Balancing Act: Retail Return Fraud
Buy it, use it for its purpose, and then ask for your money back—a rite of passage for most teenagers’ prom outfits. Americans have become numb to the unethical and fraudulent behavior of returning well-used stuff.
But, several retailers are now cracking down on return fraud.
According to the National Retail Federation, roughly 14.5% of goods, or $743 billion, were returned last year from more than $5 trillion of U.S. retail sales. Merchants bear an additional cost of 40% of the original retail price for the reverse logistics required to put that item back on the shelf. There is no guarantee that this item will sell again, further cutting their store margins.

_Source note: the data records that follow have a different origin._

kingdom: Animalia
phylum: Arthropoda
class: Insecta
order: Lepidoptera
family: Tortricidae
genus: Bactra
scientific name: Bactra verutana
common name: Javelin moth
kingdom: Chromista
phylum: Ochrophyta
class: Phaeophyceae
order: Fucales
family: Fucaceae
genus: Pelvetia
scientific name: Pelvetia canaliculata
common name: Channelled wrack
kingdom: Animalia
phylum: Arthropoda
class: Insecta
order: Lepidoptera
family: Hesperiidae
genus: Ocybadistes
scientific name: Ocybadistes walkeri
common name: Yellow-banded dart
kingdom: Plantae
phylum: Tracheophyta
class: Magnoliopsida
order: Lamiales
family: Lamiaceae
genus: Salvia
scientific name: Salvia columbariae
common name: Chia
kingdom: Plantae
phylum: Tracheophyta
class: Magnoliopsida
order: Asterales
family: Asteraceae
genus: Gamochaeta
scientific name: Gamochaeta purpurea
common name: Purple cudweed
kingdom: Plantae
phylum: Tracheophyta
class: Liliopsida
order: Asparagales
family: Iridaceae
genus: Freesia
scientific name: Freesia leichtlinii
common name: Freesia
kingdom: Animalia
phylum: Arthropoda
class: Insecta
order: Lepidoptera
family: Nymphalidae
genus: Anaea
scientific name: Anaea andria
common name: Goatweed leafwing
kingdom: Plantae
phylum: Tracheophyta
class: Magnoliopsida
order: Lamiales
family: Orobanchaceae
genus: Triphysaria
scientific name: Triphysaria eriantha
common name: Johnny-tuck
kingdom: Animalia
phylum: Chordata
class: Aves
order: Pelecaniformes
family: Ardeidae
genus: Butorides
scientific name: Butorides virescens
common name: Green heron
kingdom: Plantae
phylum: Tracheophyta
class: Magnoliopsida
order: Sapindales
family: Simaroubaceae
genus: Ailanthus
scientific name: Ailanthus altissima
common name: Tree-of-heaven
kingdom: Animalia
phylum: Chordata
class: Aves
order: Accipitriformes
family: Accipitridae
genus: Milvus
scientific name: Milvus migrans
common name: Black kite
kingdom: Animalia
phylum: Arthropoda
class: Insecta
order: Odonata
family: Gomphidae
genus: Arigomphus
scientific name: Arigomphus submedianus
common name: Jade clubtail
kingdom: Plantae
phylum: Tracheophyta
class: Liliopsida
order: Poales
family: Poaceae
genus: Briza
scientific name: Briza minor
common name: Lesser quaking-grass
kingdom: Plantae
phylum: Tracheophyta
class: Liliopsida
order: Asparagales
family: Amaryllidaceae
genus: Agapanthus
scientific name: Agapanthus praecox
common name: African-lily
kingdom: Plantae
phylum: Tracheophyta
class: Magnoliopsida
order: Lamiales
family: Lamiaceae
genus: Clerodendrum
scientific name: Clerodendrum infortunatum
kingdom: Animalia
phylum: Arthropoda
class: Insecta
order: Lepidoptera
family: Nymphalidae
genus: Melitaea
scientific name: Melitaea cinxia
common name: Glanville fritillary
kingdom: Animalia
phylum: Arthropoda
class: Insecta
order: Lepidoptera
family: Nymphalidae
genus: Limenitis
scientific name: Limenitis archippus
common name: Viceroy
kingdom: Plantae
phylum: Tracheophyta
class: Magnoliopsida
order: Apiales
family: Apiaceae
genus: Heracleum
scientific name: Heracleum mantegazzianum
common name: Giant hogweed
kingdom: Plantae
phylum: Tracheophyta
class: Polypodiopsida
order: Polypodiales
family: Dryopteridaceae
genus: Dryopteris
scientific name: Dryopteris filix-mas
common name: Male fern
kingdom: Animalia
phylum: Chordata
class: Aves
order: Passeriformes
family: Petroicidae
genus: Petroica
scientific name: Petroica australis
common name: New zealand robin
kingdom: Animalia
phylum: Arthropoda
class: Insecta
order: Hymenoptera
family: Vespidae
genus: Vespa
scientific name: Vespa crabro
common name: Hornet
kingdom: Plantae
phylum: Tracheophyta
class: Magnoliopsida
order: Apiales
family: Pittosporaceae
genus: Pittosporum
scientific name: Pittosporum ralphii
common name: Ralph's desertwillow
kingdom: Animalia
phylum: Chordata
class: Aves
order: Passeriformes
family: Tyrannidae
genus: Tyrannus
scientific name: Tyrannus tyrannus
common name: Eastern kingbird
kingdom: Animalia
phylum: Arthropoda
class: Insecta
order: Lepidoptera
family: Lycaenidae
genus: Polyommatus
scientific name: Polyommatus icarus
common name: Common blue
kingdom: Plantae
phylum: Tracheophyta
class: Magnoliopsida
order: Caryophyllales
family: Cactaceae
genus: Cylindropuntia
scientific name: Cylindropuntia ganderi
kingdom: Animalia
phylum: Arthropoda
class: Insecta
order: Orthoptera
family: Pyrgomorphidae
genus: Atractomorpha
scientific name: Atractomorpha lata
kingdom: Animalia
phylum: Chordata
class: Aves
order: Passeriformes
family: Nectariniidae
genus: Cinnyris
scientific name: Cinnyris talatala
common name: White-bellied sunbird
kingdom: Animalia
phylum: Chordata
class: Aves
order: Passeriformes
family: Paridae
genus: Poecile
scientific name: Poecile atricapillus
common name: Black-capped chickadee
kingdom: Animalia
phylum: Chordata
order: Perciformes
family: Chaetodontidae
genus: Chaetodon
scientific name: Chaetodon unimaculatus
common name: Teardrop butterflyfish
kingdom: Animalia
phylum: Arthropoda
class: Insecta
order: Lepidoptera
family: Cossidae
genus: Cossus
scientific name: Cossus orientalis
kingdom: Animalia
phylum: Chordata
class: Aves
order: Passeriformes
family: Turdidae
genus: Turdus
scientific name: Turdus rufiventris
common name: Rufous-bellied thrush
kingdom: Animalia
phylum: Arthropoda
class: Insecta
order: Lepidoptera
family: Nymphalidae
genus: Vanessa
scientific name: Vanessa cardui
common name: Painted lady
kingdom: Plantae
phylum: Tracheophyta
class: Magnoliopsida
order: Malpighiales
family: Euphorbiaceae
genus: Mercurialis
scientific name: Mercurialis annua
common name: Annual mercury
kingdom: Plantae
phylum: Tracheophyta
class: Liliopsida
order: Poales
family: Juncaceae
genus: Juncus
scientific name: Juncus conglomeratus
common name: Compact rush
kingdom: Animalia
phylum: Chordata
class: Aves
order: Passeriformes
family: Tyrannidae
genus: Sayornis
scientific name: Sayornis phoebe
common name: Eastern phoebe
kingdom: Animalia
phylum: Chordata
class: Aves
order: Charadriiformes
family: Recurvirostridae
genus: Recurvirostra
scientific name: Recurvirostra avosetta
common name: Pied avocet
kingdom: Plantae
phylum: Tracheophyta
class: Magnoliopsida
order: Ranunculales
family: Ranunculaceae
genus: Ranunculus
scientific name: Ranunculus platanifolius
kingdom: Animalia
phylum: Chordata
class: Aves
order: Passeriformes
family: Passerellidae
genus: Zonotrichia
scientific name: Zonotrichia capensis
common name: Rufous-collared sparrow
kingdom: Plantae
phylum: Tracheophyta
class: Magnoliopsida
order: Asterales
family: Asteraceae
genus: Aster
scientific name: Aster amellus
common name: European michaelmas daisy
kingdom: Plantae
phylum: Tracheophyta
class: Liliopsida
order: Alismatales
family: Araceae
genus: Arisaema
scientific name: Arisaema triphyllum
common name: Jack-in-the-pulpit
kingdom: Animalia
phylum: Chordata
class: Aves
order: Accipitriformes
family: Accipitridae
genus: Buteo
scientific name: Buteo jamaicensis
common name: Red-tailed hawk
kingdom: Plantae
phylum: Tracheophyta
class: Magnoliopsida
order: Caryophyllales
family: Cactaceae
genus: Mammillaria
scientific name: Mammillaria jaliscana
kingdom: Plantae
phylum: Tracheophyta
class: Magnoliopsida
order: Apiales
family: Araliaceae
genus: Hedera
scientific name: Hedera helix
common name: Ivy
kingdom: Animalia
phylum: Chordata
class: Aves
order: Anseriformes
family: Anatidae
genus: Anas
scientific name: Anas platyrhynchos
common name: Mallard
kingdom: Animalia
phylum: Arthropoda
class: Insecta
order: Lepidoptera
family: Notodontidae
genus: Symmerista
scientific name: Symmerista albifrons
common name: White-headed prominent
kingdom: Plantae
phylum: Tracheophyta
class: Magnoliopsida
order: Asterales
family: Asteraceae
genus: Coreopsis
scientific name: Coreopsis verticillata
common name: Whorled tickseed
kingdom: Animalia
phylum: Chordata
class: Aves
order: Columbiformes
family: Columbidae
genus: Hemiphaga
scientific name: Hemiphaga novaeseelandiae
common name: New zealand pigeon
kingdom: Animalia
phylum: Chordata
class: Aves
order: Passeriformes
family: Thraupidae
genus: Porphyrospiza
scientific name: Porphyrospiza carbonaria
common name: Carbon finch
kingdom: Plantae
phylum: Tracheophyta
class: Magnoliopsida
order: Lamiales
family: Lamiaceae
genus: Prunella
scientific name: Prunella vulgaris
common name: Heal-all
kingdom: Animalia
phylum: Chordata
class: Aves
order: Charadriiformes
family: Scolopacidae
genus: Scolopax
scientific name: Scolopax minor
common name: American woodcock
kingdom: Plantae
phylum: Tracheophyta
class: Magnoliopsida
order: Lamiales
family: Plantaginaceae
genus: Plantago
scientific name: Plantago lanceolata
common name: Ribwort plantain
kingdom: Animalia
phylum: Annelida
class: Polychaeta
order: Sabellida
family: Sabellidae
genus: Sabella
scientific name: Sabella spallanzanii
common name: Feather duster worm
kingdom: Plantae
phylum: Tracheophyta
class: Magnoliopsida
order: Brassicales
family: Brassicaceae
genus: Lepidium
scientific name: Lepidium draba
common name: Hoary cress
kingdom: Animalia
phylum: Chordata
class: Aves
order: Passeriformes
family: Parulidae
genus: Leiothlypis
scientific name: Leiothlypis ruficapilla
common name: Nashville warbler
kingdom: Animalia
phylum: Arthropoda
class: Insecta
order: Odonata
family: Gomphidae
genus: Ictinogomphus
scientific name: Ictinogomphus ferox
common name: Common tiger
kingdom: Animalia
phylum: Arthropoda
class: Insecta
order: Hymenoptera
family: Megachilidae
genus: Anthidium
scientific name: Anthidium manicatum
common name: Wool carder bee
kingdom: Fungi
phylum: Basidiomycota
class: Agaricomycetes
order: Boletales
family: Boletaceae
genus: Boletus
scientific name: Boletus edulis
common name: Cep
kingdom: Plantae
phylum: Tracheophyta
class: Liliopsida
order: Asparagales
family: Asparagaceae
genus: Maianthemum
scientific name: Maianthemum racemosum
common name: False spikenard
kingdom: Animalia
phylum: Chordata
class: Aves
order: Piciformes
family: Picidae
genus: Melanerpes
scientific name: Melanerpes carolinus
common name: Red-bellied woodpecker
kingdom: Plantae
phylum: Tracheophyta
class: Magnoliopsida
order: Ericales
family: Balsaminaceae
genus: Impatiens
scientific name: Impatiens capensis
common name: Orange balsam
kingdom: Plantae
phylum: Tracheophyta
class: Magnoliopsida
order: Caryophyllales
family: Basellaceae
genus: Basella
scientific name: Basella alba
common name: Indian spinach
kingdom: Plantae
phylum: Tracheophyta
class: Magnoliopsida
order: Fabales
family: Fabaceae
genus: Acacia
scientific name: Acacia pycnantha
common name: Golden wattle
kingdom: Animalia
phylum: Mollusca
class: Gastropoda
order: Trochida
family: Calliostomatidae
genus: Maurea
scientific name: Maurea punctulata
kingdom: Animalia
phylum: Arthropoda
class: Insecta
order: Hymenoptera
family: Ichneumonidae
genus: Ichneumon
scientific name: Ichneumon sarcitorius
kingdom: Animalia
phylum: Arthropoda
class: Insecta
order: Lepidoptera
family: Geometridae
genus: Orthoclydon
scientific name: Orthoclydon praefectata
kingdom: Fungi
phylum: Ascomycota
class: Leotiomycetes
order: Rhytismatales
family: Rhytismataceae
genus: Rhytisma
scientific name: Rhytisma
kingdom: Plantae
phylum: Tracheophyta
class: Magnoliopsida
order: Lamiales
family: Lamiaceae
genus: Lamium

Retailers are responding to rising return rates:
- Last year, 81% of U.S. merchants added return fees to offset increasing returns
- Many retailers are now using third-party loss-prevention services like The Retail Equation to track return behavior and give the software the ability to block refunds on high-risk return scores for specific customers
While retailers adapt to slow down rising return rates, they walk a fine line. In a survey, 73% of shoppers agree that a poor return experience impacts their decision to shop with a retailer in the future. Therefore, retailers must be mindful of their efforts to crack down on fraudulent returns if it comes at the expense of the overall return experience, in which many customers return items in good faith.
It’s a balancing act. Happy returns drive customer satisfaction and more revenue.